Grief at 16



Hi! My name is Persephone and this is my sad, but true, story. I’m 17 now, but when the story takes place I’ll be 16, and it will be my birthday. My father is currently setting up for my birthday party in the hall. Today’s supposed to be a happy day, you know… my Sweet 16. But this day isn’t very sweet. It’s actually bitter and sour. I can’t help it, my mother died last week. I feel as though a gray cloud has followed me around since her death. She was my best friend. She promised she’d always be there for me. Guess life had other plans. Dad’s trying to keep a smile on his face for me, but I know he’s having a hard time too. Sometimes, when we’re watching TV, he forgets I’m there. I look over at him and see the signs of grief spread across his face, his eyes overflowing with tears.




The party was a dud. The hall was filled with grief and tension. With the cloud still following me, I went to hide. My gown’s train, following close behind. I took my purse and left. My dad nowhere in sight. When I pulled up to the McDonald’s parking lot, I was tired and hungry. The guests had arrived too late, by then the kitchen staff had already left. The DJ cancelled last minute. Almost no one had shown up. Out of the 70 invited, 25 had shown up. All of them were family I hadn’t seen in years or had never met. I had texted Henry, the only attendee who I truly know (besides my dad) to sneak away from the party and meet me here. I went in and ordered a Big Mac, a large chocolate chip frappe, and a large fries. (I was quite hungry!) As I went to sit down, I saw Henry waving me over.

I moved my food over to where Henry was sitting. He appeared to have ordered the same thing as me. Sometimes, he seems like my other-half, I feel I can trust him, which is why I asked him to meet me here. I needed a break from all the gloominess. I needed to leave; I needed Henry’s help. As I explained I wanted him to come along on my adventure, Henry had on a very composed face. He nodded his head, genuinely listening. When I was done with my plea, a smile broke and spread across his face, as he asked me, “When are we leaving?” Like I said, my other half.

The next thing I know, I’m going home to pack and tell my dad I’m going on an adventure.



I pulled up to the driveway and I could feel something was wrong as soon as the night’s cold breeze hit my face. I grabbed my bag, picked up the train of my dress, and bolted into the house. There was an unfamiliar silence. The house with no one inside gives me chills. Dad should be home! I could tell he had come home, due to the neatly stacked piles of presents on the kitchen table. I sat on the couch, the glass coffee table, cracked. Fear poured into my mind. I grabbed my phone from my purse and speed-dialed his number. I knew something was completely wrong when Dr. Barren from the emergency room answered my dad’s phone. Whilst talking to the doctor, I grabbed my suitcase for the trip and a duffel for Dad, packed them, got in my car, and rushed to the hospital.

Turns out Dad didn’t need the duffel. He was gone. They say he died from a broken heart. Now the only one I had left was Henry. I had to leave fast. As I drove through town to pick up Henry, I saw the houses as a collective, not as before. Most of my life, alongside my dad, was me learning to see the strength of every detail and individuality in general. Now, as I drove by, I saw the houses as a collective and realized how mismatched everything seemed, as if the town were fighting itself. There seemed to be cruel, harsh, and dark vibes.

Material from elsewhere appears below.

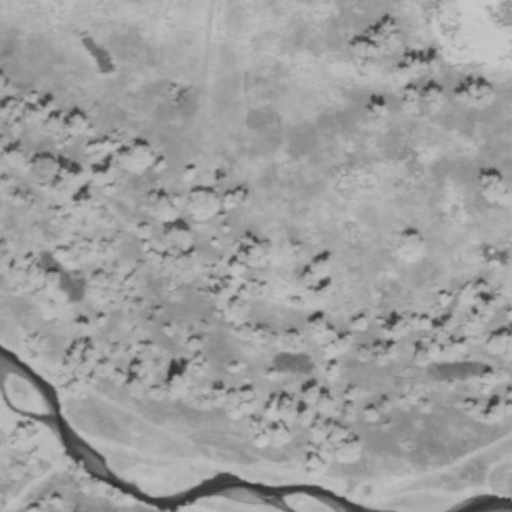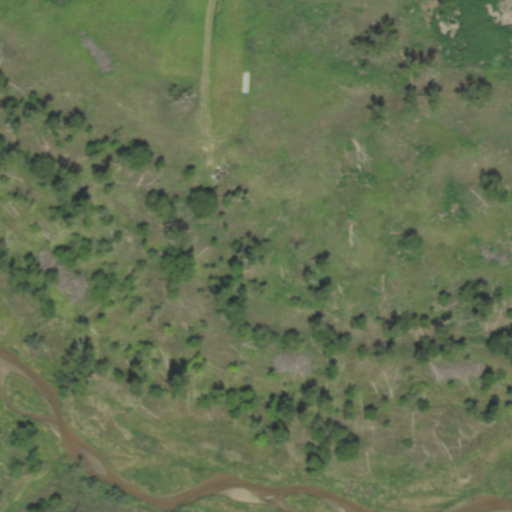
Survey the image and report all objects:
river: (225, 489)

I strongly believe that people should not run away from their problems. I also believe people think everyone has the option: to flee or to confront. As you all might have guessed, I’ve chosen to flee rather than confront the grief haunting this town.




When I pulled up to Henry’s house, he was sitting on his porch steps, with a toothy grin. He was writing in his journal. He was planning something I could not predict. I honked the horn to announce my arrival. He looked up, saw me, and smiled even wider. Henry grabbed his bags and put them in the trunk of my car, which I had opened just seconds before. Then, he came and sat by my side in the passenger’s seat. Now came the most difficult step: Where would we be going? We had endless possibilities ahead.

I had no idea where to go. I’d forgotten to plan this far in my escape. But Henry, he must have known. What lies in his 5 years old journal is the answer, this entire trip mapped out between worn out pages. Before, I couldn’t predict what was in that journal. But Henry, Henry somehow managed to predict 5 years ago that I would want to escape this town, haunted with grief. The town that carried away in the passing winds our childhood memories, to be forgotten. Henry knew, he knew me so well. That’s why he smiled when I asked him to come along because all his work in the past 5 years would’ve already paid off. We were headed to Disneyland and LA.